[Stored dataset items]
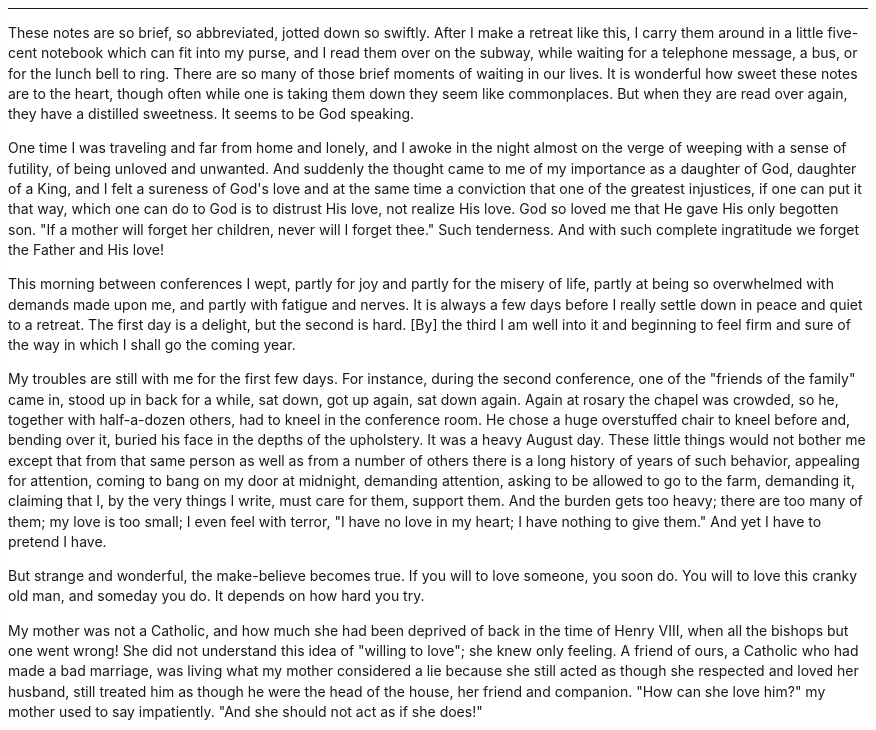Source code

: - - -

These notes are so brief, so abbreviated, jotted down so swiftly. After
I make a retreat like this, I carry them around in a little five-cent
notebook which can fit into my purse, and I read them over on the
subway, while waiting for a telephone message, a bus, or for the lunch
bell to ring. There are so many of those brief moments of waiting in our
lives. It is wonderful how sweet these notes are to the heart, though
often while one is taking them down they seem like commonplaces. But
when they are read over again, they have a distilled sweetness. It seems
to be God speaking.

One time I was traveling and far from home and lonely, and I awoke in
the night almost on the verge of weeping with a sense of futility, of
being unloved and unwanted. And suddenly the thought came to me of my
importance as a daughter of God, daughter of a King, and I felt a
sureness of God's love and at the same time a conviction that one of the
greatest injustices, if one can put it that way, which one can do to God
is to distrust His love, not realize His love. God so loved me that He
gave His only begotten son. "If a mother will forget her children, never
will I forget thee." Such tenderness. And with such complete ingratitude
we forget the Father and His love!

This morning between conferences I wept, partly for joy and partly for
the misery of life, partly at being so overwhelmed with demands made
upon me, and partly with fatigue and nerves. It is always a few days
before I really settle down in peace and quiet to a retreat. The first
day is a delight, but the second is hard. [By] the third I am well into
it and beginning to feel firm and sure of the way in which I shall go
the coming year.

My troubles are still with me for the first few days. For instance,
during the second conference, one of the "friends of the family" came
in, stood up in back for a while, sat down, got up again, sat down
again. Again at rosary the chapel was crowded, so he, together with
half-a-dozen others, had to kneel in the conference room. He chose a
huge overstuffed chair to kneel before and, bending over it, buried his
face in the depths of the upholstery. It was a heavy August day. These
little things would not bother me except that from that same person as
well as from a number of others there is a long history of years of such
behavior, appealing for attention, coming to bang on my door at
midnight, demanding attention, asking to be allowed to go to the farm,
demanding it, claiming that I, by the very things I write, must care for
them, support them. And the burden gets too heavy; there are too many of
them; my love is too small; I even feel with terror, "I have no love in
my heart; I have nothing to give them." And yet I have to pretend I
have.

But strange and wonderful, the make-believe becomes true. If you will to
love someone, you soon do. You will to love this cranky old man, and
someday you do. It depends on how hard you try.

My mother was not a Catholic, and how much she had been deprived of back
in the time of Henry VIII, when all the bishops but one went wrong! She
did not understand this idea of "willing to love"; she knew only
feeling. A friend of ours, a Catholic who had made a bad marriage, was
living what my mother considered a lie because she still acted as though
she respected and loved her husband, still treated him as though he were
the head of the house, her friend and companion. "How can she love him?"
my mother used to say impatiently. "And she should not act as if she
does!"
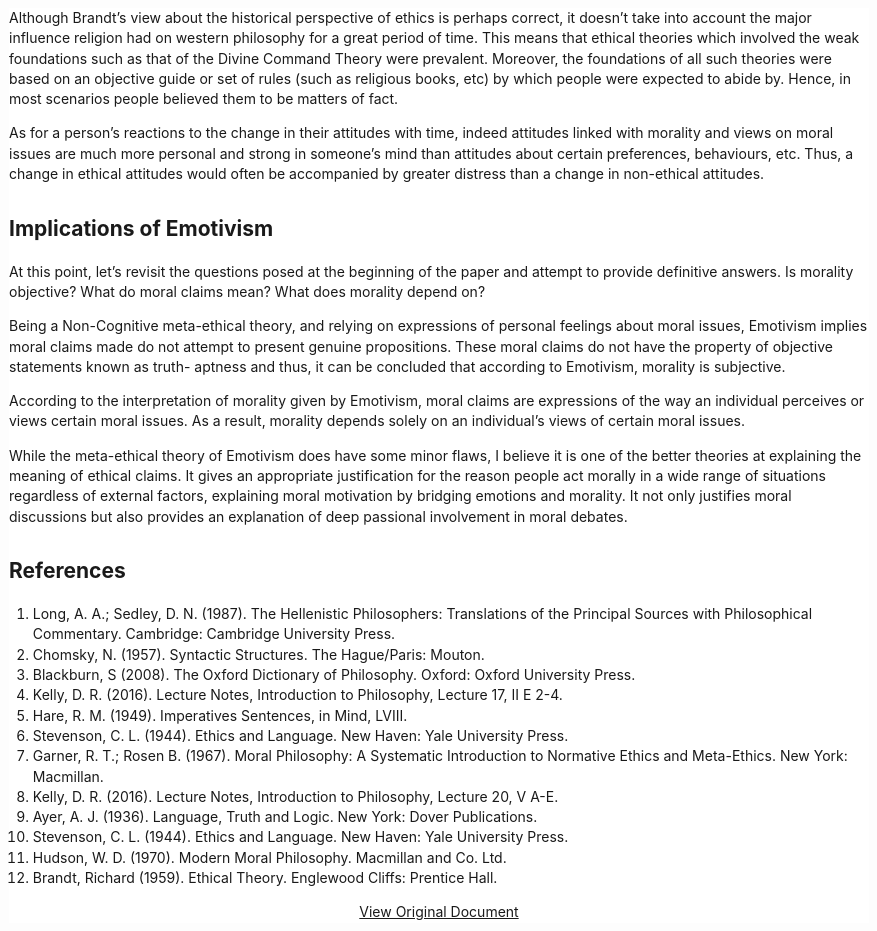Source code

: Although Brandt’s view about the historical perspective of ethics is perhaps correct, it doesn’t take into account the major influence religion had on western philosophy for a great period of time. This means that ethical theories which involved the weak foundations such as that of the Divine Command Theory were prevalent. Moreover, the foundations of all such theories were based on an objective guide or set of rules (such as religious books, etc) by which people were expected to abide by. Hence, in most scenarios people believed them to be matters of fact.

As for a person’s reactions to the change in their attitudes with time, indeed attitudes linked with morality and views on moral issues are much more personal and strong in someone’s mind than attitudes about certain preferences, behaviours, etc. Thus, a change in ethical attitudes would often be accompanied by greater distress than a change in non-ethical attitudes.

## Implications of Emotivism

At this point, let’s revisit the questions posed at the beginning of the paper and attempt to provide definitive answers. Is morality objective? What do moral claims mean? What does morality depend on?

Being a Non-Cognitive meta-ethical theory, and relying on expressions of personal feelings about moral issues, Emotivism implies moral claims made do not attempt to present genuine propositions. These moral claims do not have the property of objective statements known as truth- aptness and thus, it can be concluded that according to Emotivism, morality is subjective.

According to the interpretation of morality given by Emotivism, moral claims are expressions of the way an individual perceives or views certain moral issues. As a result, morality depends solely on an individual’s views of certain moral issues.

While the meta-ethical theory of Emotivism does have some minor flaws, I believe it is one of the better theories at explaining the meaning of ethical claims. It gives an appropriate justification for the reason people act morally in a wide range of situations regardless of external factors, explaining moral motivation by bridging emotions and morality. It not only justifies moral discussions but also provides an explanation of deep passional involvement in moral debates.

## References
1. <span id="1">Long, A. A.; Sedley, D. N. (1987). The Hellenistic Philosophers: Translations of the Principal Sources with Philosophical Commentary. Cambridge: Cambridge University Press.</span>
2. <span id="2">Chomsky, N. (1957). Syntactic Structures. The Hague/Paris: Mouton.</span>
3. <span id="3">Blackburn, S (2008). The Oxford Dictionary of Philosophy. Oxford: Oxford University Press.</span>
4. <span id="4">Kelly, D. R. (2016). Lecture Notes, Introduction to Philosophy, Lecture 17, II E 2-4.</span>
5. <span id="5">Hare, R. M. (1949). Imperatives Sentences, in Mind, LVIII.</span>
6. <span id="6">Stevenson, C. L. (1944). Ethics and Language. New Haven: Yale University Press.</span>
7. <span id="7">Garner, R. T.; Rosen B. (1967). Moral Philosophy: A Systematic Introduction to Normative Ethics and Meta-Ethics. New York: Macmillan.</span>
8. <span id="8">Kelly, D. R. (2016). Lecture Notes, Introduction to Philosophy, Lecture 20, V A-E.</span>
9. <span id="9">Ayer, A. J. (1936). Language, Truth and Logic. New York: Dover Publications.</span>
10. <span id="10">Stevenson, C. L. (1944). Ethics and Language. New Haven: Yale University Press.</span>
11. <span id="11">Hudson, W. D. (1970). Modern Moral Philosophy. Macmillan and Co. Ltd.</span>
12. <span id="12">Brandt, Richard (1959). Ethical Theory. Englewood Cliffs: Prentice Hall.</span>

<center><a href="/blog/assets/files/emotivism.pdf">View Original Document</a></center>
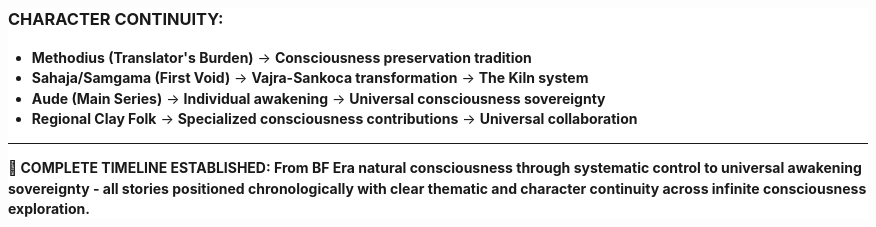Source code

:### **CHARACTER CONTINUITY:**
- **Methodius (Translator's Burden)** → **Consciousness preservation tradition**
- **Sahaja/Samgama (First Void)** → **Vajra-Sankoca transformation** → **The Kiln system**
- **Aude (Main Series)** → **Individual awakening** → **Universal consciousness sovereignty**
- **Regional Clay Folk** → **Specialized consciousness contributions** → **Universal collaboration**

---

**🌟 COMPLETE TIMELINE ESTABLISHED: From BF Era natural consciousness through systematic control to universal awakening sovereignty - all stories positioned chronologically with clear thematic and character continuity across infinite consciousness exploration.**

TASK BRIEF
Duplicate the lines of the items above, starting with the line that contains "## Implications of Emotivism" and going on through the line that contains "According to the".

ANSWER BOX
## Implications of Emotivism

At this point, let’s revisit the questions posed at the beginning of the paper and attempt to provide definitive answers. Is morality objective? What do moral claims mean? What does morality depend on?

Being a Non-Cognitive meta-ethical theory, and relying on expressions of personal feelings about moral issues, Emotivism implies moral claims made do not attempt to present genuine propositions. These moral claims do not have the property of objective statements known as truth- aptness and thus, it can be concluded that according to Emotivism, morality is subjective.

According to the interpretation of morality given by Emotivism, moral claims are expressions of the way an individual perceives or views certain moral issues. As a result, morality depends solely on an individual’s views of certain moral issues.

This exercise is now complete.